While Democratic Mayor Chokwe Antar Lumumba estimates that it would cost approximately $1 billion to fix the city’s water system, the Biden administration has only allocated some $500 million over the next five years for water infrastructure issues across the entire state in recent legislation. Federal aid will do little to resolve Jackson’s problems, nor will it help across the poorest state in the country. An Environmental Protection Agency assessment in 2015 found that the state required $4.8 billion over 20 years to guarantee safe drinking water, with much of the infrastructure reaching or well beyond its designed life span. 

Under these conditions, where dramatic underfunding at every level has brought on this disaster, the big business Wall Street Journal and Governor Reeves, with dollar signs in their eyes, have proposed full privatization of the public water system as the solution to the problem, completing the looting operation that began a decade ago.

A statement published by the Journal’s editorial board Monday blamed the water crisis on “local government failure” and floated a proposal to place the city under state receivership.
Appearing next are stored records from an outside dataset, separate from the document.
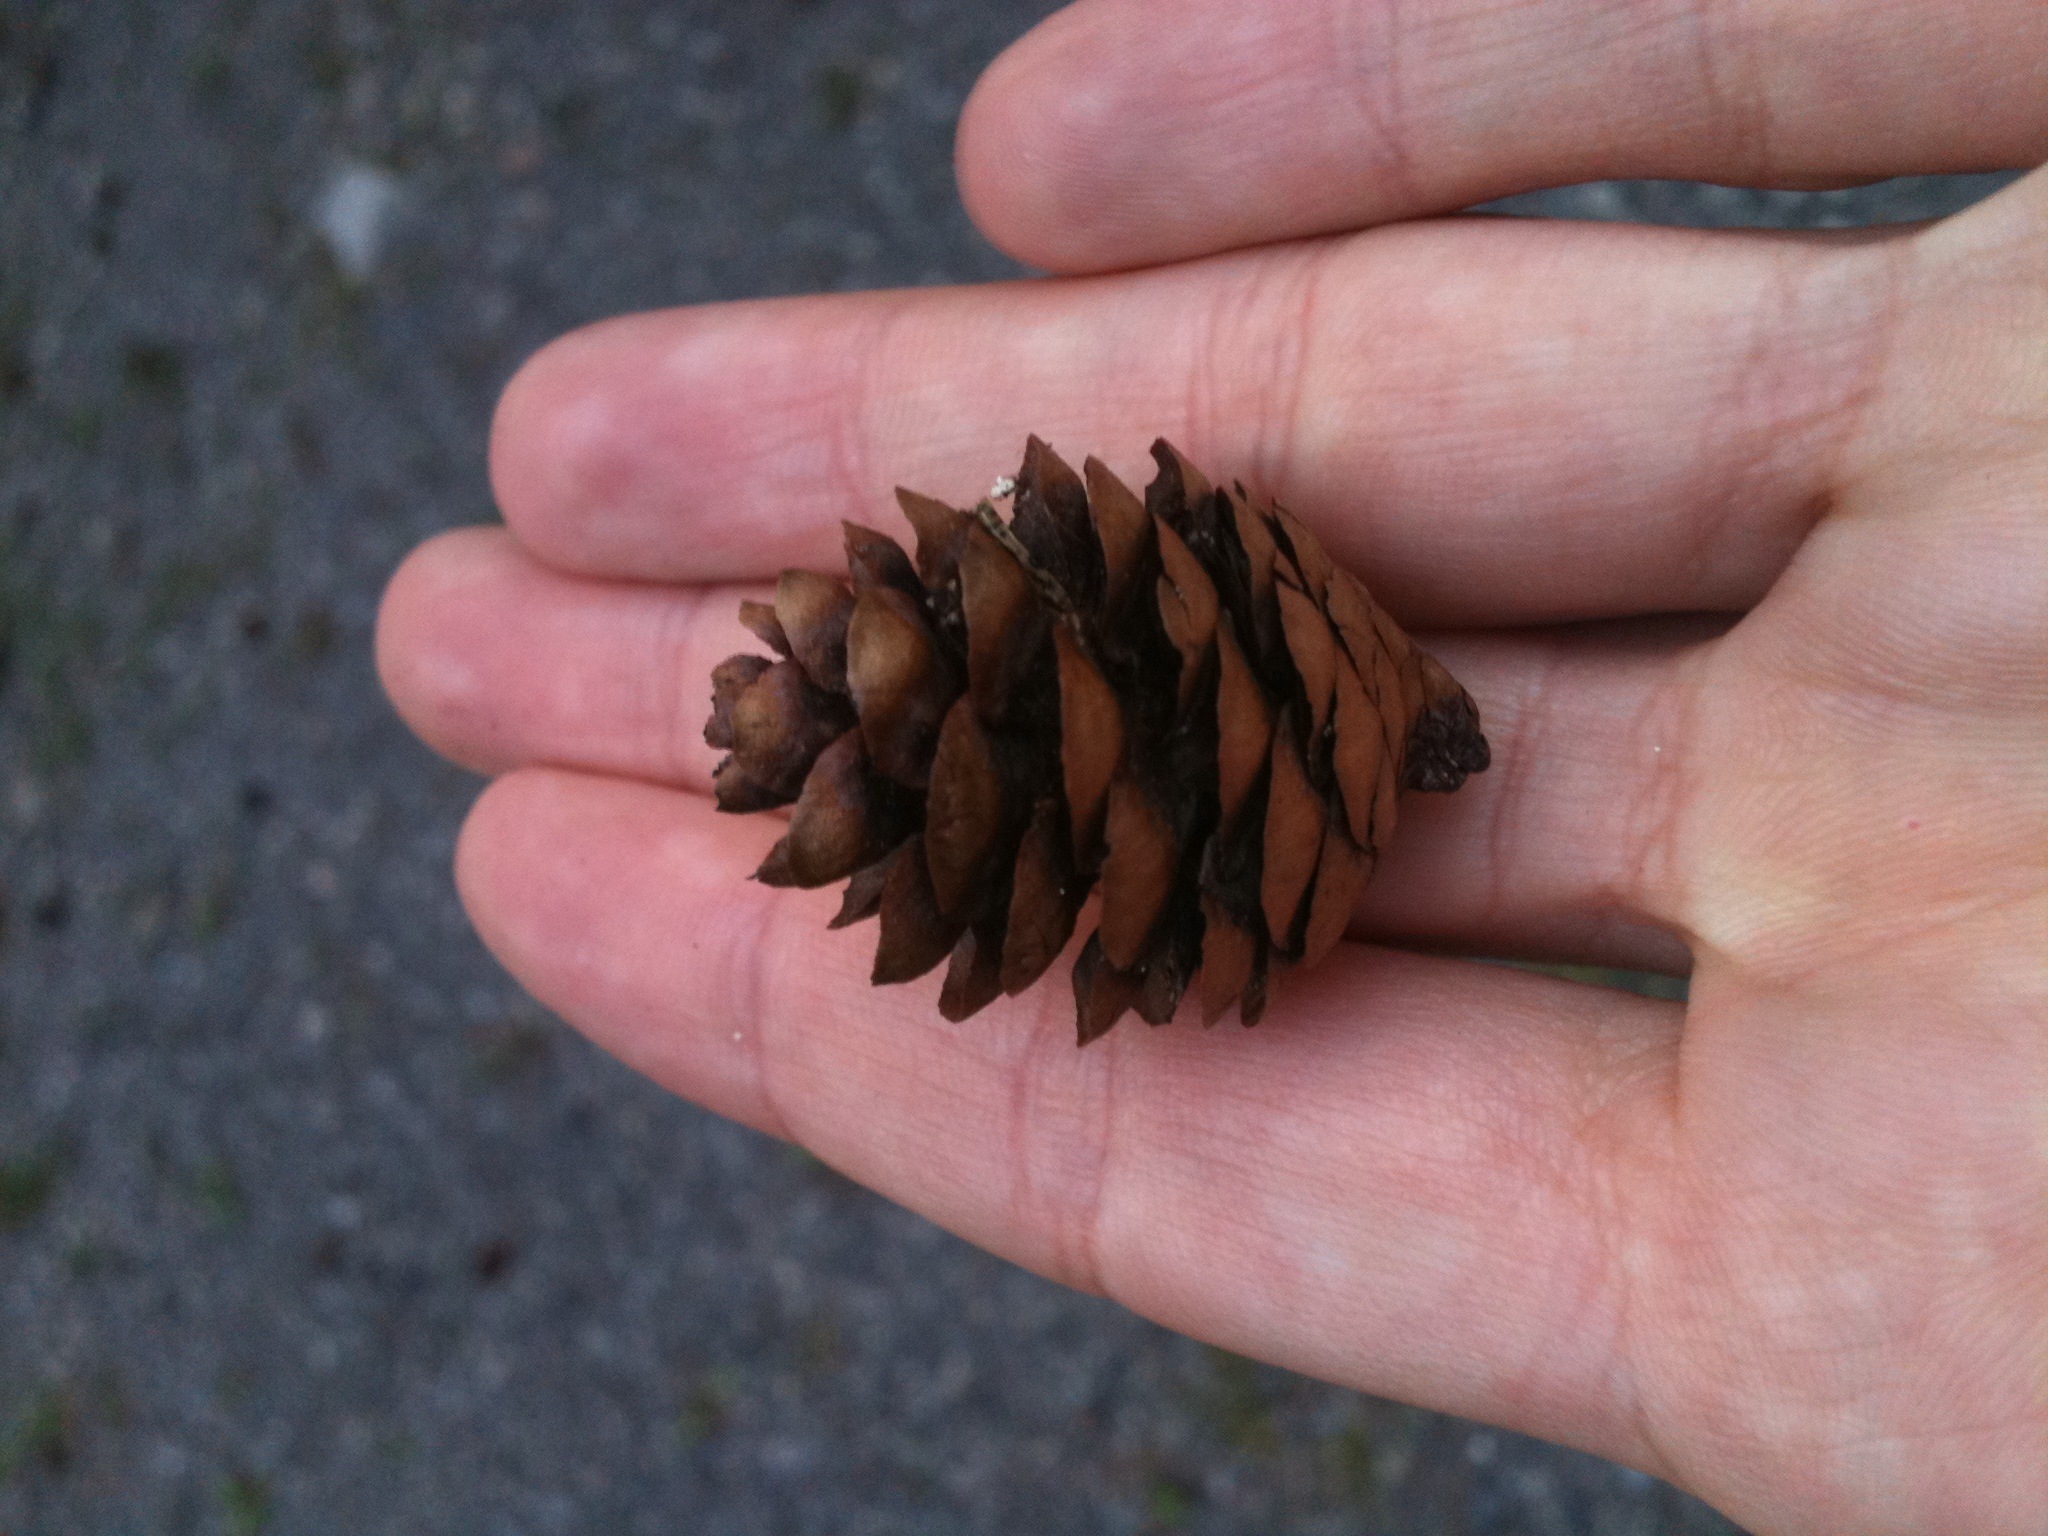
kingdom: Plantae
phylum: Tracheophyta
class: Pinopsida
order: Pinales
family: Pinaceae
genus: Picea
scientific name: Picea rubens
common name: Red spruce
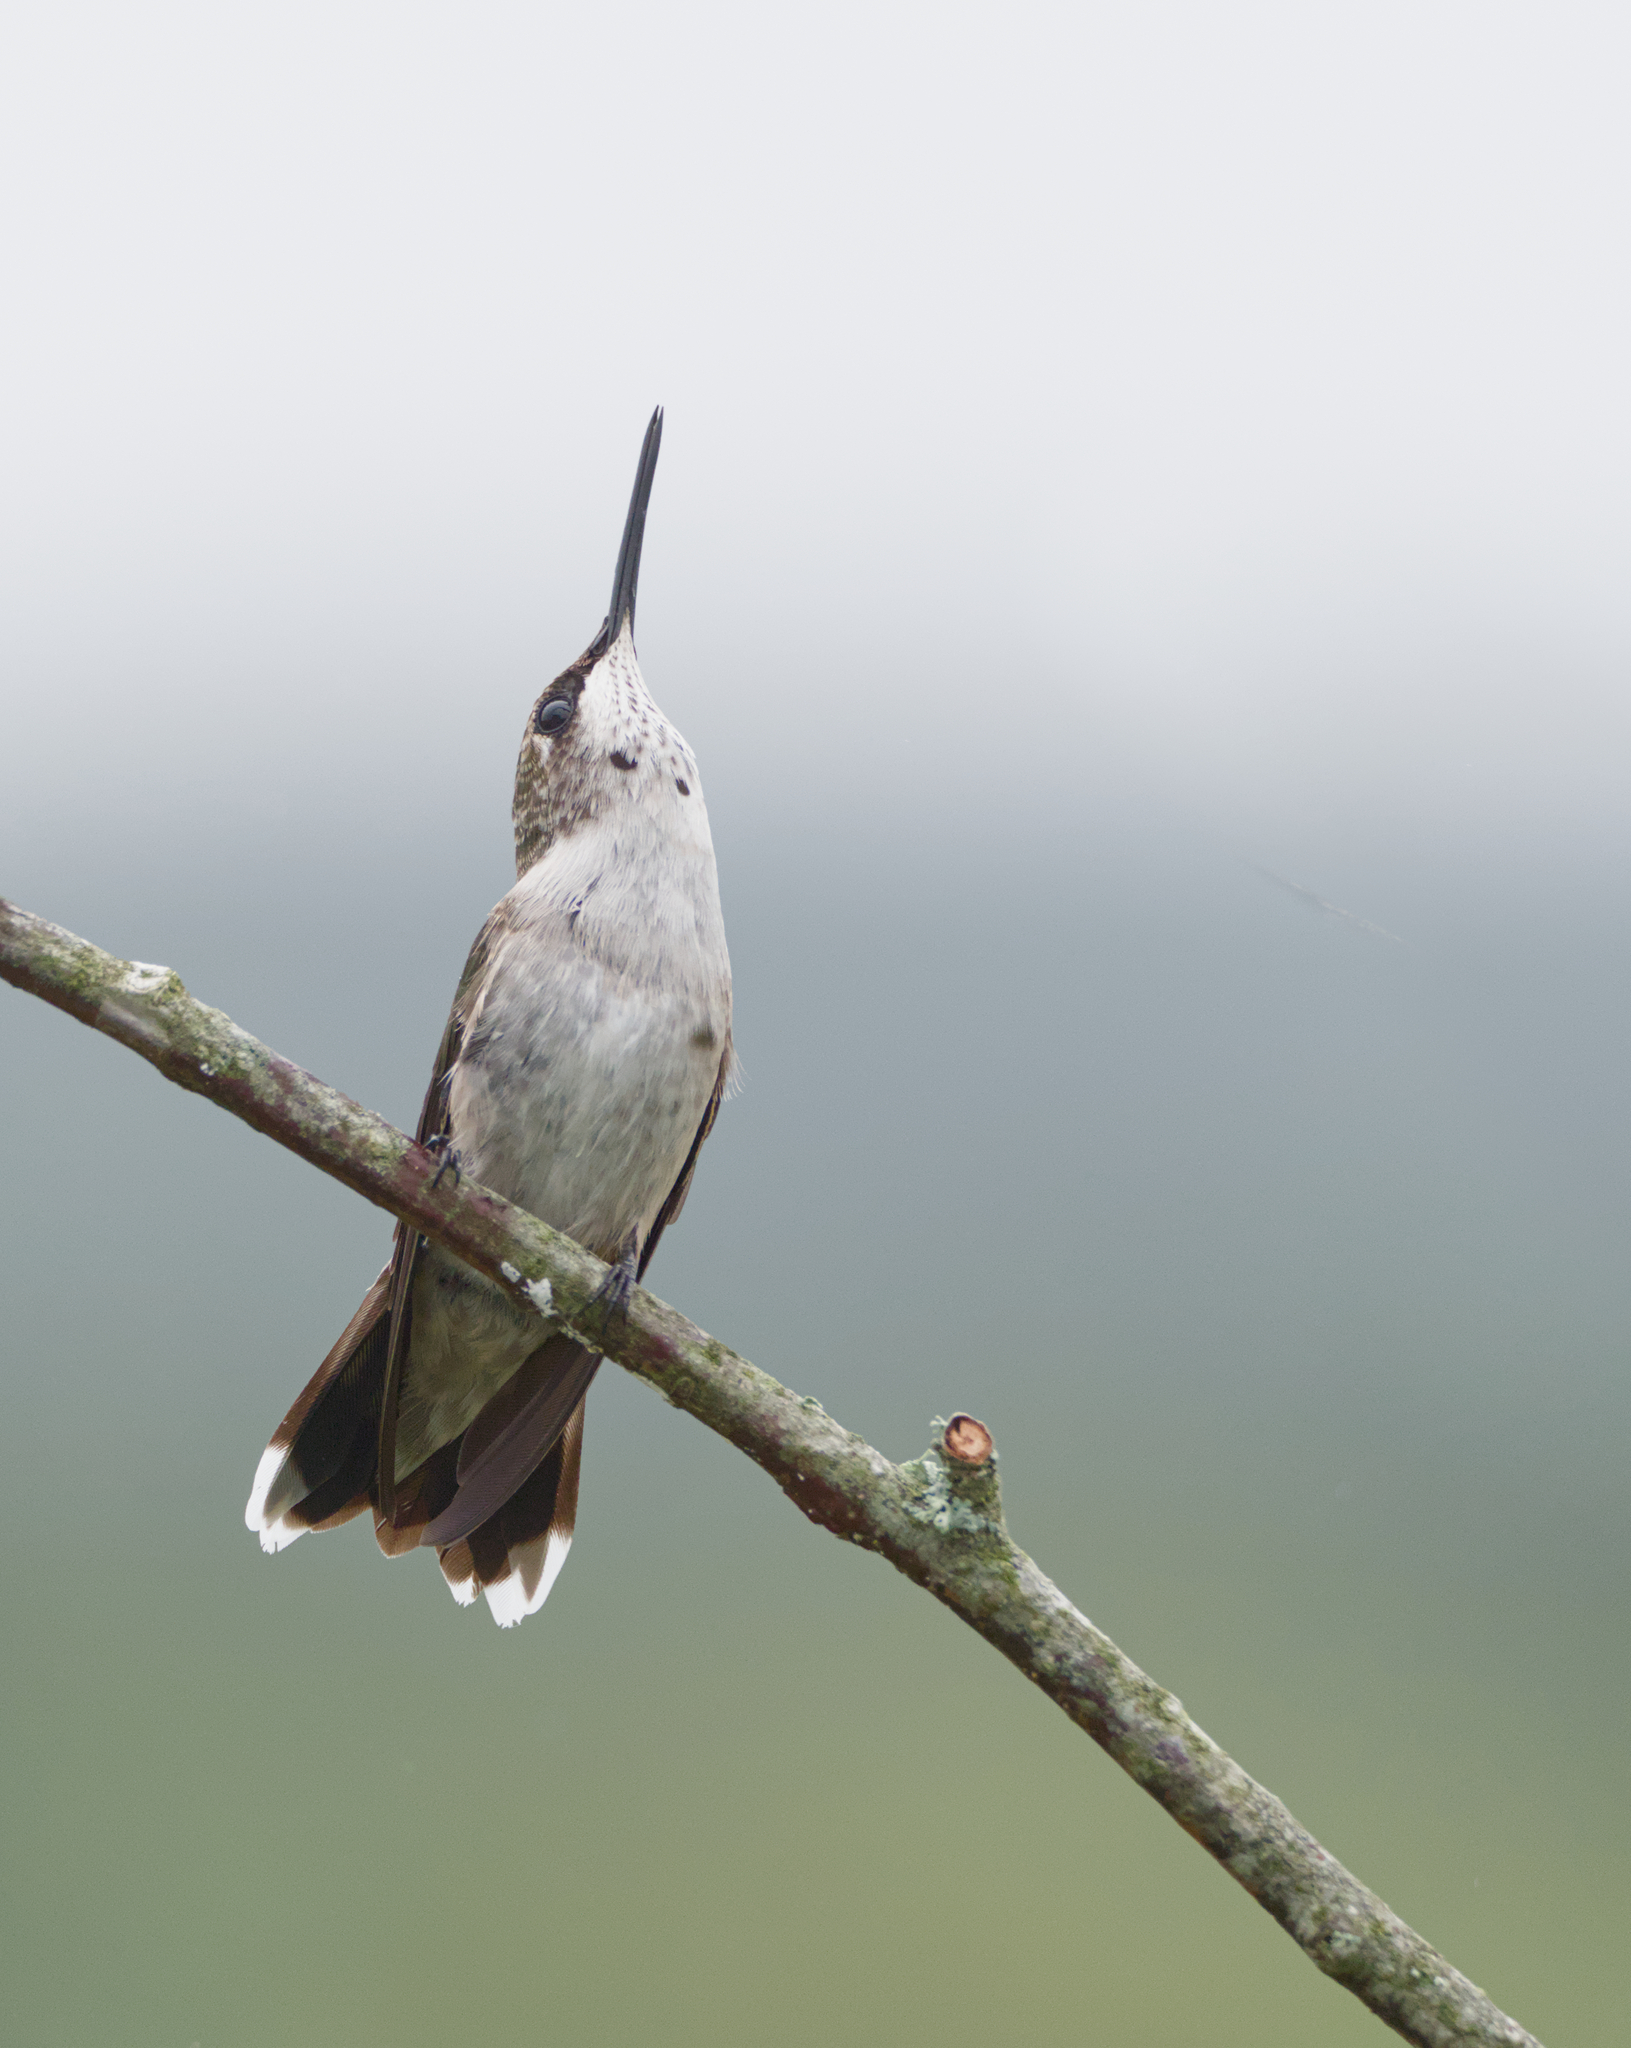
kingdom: Animalia
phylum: Chordata
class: Aves
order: Apodiformes
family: Trochilidae
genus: Archilochus
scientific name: Archilochus colubris
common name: Ruby-throated hummingbird
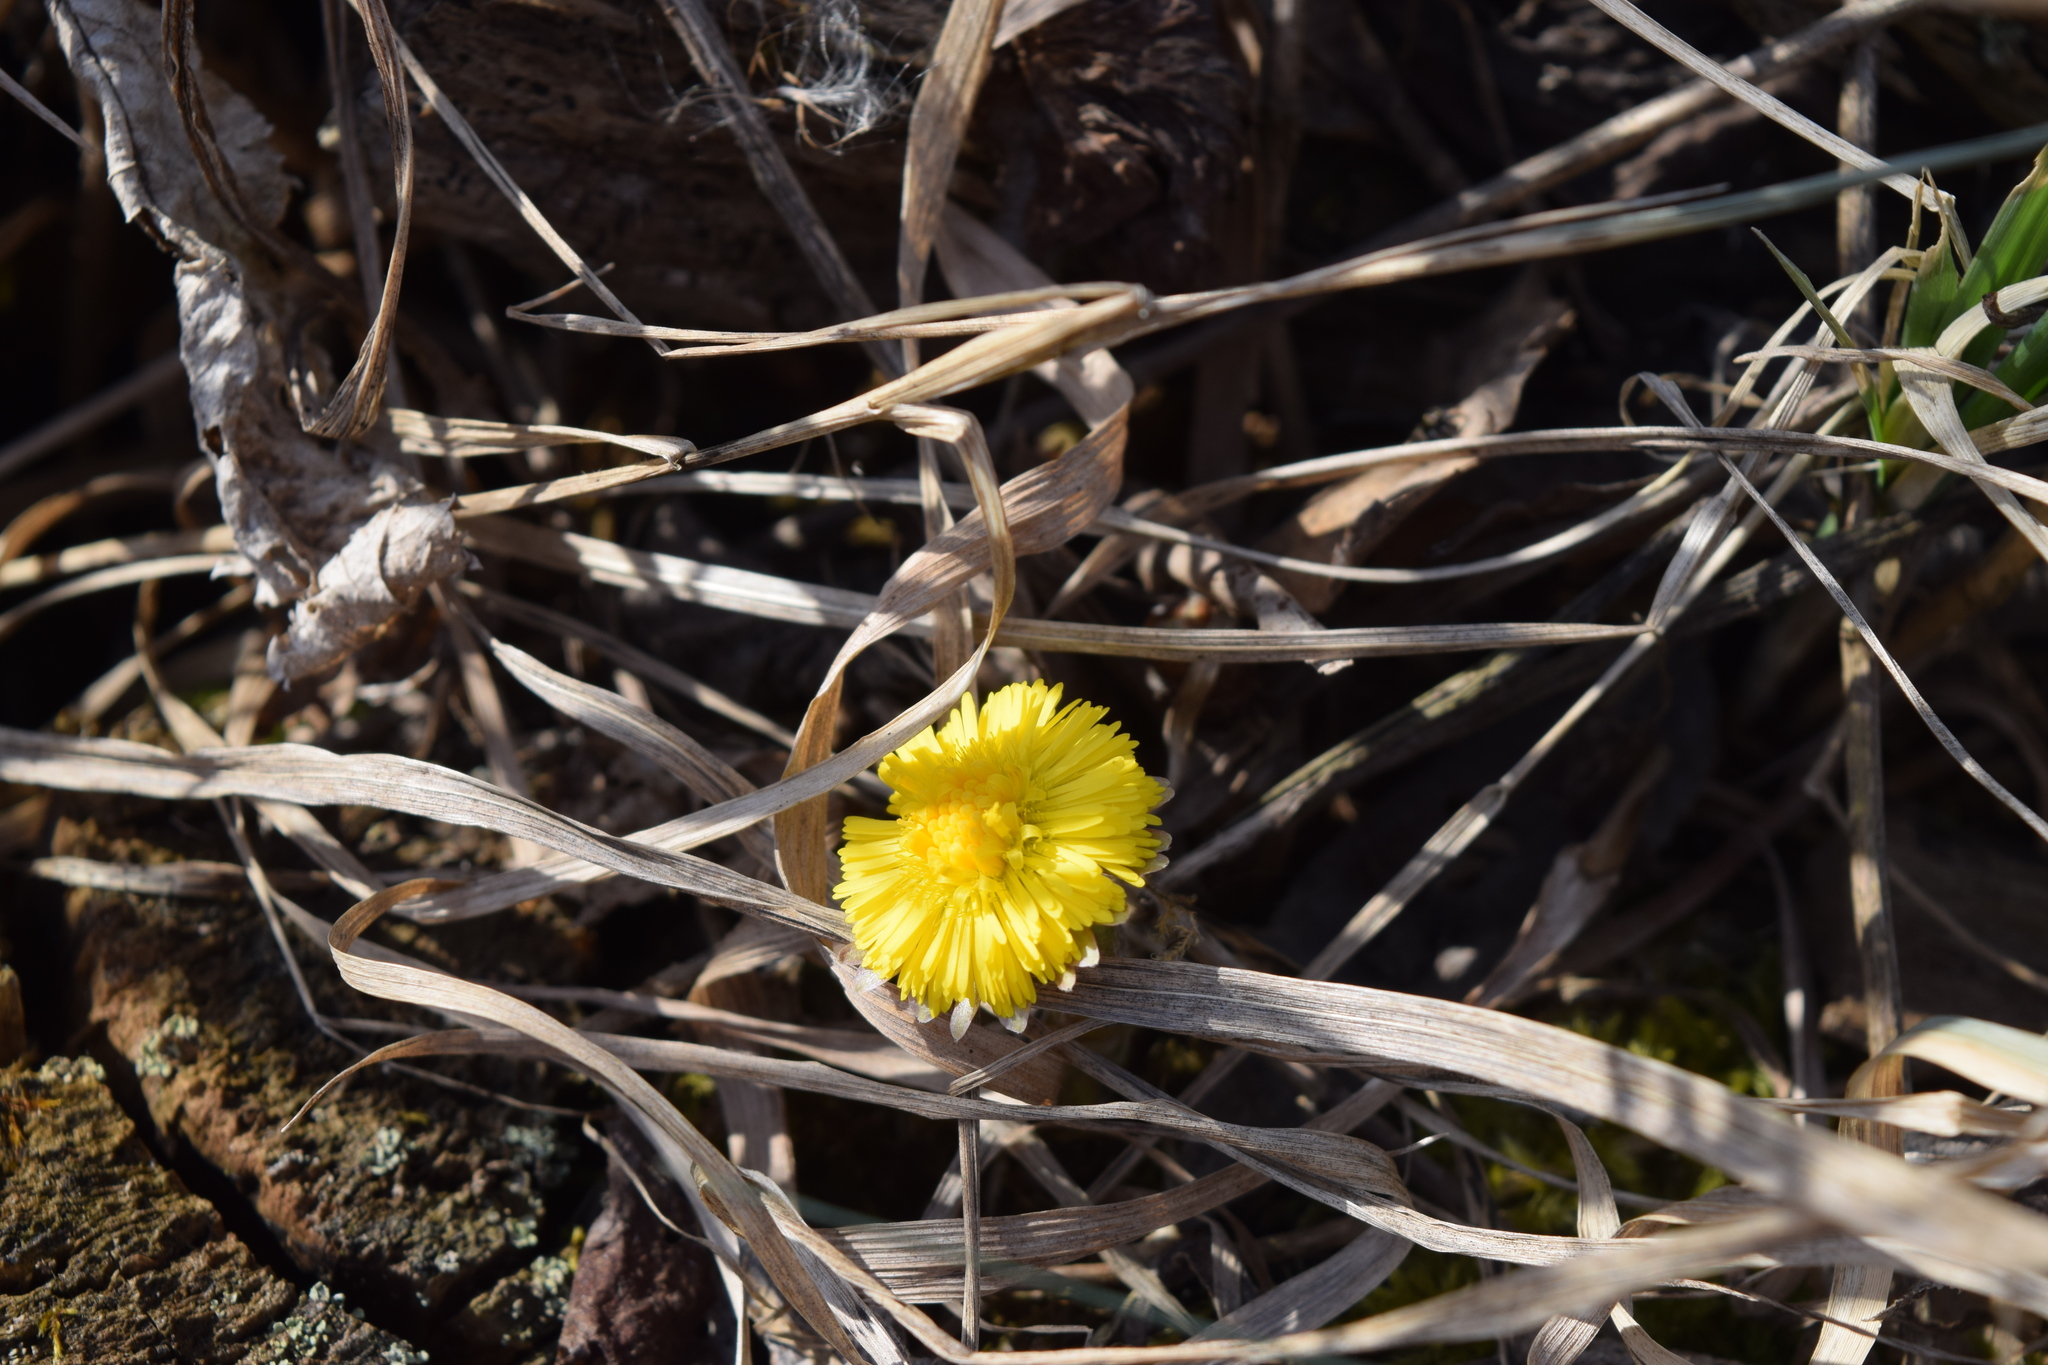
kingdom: Plantae
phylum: Tracheophyta
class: Magnoliopsida
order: Asterales
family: Asteraceae
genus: Tussilago
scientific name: Tussilago farfara
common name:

It made the comparison to Flint and Detroit in Michigan, where emergency managers were involved in lucrative schemes connected to those cities’ water systems, which in the case of Flint helped create the disastrous lead-in-water crisis. Taking his cue from the Journal, Reeves told a press conference the same day that “privatization is on the table.”

At the local level, the Democrats bear their share of responsibility, having overseen the deindustrialization and systematic impoverishment of predominantly African American urban areas like Jackson over the last four decades. The election of black mayors and city councilors has done nothing to stave off a dramatic decline in living standards for the working class. 

The overall social crisis is compounded by the impact of climate change, which is generating increasingly severe weather events throughout the world. Historic flooding in Pakistan has already killed thousands and displaced over 100,000. China is suffering from a massive heat wave. Recent studies by scientists have warned that, even with immediate action, climate change will raise sea levels by nearly a foot, while increasing temperatures will devastate the lives of millions in the Middle East and Africa.

Capitalism has no solution to any of these problems. The subordination of all of social and economic life to private profit and the division of the world economy among rival capitalist nation states block a rational response to crises like that in Jackson, Mississippi while preventing the coordinated global planning necessary to address their underlying causes.

The only solution lies in the expropriation of the corporate oligarchs and the big banks to free up trillions of dollars which must be put into rebuilding and developing the country’s infrastructure and combating climate change through emergency measures coordinated on a global scale. This will only be possible through the socialist reorganization of society by the working class to meet human needs and not private profit.